Der Dienst Iris arbeitet eng mit dem Haus Emmaus zusammen, einer Wohneinrichtung der Caritas für HIV-positive oder an Aids erkrankte Menschen. Momentan werden dort 14 Betroffene beherbergt. „Im Allgemeinen wird das Virus durch Geschlechtsverkehr weitergegeben. Der HIV-Test wird leider auch heute noch, sei es aus Scham oder Desinformation, oft zu spät gemacht“, erzählt Katiuscia Cabras, Verantwortliche der Einrichtung. In dieser wird den Menschen Unterstützung geboten, die über die rein medizinisch-gesundheitliche Ebene hinausgeht. Hier finden Frauen und Männer, die sich mit dem Virus infiziert haben, ein Dach über dem Kopf und die menschliche Wärme, die sie brauchen, um eine heikle Lebensphase zu bewältigen, die von der Krankheit geprägt ist, auch in ihrer Endphase. Das Personal bietet ihnen psychologische und pädagogische Unterstützung, die ihnen auch hilft, ihre Freizeit durch Workshops oder Aktivitäten im Freien zu strukturieren, z. B. durch die Pflege des Gemüsegartens oder die Mitarbeit bei anderen Aktivitäten rund um das Huas. Auf diese Weise gewinnen sie allmählich die Würde zurück, die verloren gegangen zu sein schien, und geben ihrem Leben wieder einen Sinn, auch wenn der Neuanfang schwierig erscheint“, sagt Cabras.

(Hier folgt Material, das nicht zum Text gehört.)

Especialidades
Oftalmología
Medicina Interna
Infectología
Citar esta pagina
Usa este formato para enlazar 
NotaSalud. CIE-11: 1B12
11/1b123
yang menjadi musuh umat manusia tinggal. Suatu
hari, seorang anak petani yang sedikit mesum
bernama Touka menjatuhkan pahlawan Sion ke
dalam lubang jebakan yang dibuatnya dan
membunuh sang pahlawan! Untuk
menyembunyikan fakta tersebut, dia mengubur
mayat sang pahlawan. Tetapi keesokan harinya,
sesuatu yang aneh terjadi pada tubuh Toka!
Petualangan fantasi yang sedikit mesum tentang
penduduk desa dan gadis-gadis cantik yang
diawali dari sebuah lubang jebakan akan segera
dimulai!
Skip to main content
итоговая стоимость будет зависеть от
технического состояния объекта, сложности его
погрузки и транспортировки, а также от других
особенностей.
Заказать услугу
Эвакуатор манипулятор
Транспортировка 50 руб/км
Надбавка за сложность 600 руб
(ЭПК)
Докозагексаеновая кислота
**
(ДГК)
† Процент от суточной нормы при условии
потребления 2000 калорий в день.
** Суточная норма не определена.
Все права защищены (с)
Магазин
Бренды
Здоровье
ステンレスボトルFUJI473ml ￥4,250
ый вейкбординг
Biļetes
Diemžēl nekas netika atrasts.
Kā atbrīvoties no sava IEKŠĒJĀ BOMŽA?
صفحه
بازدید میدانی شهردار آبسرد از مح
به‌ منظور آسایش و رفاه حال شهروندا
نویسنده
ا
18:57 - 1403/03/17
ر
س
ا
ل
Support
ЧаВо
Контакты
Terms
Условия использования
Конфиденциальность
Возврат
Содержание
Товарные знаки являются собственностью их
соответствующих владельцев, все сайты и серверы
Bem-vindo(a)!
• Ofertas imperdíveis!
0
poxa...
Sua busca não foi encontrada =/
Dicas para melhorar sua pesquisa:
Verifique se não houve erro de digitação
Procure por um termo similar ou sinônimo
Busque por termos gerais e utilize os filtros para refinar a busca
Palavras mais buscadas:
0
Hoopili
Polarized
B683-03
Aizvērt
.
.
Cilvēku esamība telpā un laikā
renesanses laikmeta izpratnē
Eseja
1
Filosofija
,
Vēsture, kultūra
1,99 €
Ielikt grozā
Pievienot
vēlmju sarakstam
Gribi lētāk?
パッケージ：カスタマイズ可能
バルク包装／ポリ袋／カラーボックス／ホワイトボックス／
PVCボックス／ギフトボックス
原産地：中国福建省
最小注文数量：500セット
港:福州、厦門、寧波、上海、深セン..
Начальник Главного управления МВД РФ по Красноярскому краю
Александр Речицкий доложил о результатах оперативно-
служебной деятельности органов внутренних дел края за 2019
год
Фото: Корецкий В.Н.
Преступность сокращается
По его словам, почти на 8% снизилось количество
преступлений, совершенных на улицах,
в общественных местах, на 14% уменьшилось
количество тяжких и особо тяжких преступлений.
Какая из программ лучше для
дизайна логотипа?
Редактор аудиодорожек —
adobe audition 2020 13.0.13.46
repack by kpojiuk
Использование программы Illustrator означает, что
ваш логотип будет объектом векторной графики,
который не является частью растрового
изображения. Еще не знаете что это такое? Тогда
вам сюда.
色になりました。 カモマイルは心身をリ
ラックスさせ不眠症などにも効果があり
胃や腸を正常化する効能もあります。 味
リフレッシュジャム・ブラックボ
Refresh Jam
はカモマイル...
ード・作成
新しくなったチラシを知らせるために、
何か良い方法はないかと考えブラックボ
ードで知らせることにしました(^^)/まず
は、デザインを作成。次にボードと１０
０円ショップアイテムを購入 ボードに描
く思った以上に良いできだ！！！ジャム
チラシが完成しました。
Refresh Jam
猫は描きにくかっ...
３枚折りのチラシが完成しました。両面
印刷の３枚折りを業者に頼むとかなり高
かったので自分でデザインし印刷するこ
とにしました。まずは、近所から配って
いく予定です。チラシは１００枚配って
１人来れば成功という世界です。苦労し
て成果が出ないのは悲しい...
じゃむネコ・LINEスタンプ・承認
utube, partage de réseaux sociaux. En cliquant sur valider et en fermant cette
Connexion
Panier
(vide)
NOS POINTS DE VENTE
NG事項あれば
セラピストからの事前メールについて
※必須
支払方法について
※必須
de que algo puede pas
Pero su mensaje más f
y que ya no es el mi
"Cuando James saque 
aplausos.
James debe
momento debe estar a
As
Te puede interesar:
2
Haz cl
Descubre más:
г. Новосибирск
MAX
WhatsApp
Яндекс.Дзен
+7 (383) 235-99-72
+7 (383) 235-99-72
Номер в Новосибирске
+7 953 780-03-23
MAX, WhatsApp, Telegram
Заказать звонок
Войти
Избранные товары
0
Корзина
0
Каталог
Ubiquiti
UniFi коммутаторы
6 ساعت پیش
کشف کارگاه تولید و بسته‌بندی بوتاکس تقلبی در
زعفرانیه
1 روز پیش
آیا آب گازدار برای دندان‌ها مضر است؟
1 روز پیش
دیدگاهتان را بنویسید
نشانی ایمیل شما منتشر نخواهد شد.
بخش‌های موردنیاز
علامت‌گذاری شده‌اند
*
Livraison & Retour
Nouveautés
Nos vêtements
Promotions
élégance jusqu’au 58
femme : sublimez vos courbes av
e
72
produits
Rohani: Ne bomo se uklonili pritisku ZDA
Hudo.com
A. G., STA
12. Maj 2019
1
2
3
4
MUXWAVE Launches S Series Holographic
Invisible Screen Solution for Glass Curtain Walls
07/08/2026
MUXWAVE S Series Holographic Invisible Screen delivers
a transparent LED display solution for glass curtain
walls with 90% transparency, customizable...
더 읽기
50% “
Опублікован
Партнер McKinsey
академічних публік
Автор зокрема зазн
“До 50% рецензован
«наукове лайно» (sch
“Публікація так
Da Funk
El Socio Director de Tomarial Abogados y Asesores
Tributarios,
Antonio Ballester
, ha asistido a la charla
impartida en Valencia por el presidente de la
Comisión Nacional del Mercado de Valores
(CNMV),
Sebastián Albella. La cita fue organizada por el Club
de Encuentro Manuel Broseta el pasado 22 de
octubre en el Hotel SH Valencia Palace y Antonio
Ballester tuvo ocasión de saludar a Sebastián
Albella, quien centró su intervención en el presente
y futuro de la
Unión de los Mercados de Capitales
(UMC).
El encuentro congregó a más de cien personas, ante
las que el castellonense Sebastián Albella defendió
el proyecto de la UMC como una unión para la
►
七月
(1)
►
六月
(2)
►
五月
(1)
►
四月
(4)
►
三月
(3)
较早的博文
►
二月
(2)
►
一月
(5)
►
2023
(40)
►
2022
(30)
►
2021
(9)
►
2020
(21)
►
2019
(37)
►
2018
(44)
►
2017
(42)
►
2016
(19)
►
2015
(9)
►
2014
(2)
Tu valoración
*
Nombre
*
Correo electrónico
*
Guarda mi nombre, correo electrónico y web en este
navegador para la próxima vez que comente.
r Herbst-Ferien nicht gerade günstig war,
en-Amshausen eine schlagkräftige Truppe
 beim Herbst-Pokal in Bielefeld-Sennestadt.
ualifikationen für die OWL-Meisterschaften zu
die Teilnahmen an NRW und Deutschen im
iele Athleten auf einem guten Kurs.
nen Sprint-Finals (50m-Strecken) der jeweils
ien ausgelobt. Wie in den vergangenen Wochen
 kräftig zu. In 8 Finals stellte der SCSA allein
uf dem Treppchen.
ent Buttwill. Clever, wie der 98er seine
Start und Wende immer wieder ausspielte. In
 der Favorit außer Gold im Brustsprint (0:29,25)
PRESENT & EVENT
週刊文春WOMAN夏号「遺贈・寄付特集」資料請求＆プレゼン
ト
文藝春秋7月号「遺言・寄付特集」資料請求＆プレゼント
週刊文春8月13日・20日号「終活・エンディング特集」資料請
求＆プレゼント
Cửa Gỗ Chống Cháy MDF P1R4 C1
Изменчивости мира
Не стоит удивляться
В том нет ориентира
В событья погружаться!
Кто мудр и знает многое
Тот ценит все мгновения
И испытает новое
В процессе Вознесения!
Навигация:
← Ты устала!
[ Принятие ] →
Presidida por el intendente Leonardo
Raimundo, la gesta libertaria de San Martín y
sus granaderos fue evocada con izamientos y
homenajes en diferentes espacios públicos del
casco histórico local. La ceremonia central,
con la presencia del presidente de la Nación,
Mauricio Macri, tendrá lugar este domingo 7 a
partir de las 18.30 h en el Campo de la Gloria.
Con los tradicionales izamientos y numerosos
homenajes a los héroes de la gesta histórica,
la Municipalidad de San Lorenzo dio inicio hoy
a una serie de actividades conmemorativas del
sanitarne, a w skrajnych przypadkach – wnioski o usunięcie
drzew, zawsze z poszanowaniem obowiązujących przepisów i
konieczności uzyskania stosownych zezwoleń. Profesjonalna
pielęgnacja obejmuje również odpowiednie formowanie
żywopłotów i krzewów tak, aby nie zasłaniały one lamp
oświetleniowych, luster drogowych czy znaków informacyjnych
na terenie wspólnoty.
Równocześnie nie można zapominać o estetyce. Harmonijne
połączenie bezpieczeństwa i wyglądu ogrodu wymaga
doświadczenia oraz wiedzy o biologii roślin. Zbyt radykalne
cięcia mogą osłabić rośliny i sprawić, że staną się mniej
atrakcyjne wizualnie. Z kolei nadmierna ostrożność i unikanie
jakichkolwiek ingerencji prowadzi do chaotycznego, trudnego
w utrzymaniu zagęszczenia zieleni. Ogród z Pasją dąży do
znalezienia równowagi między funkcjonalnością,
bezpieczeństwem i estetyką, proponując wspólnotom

Das Thema HIV und AIDS benötige viel mehr Aufmerksamkeit, umso mehr, als sich im Moment alles auf das Corona-Virus konzentriert. Diese Dienste, die sich speziell um die Aufnahme und Begleitung der HIV-positiven und an Aids erkrankten Menschen kümmern sind um Information, Vorbeugung und Screening bemüht. Die Caritas nimmt diesen Tag der Sensibilisierung zum Anlass, ihren Einsatz für eine umfassende und durchdachte Antwort auf die Bedürfnisse im Zusammenhang mit HIV zu verstärken und dadurch zur Bekämpfung dieser Krankheit beizutragen.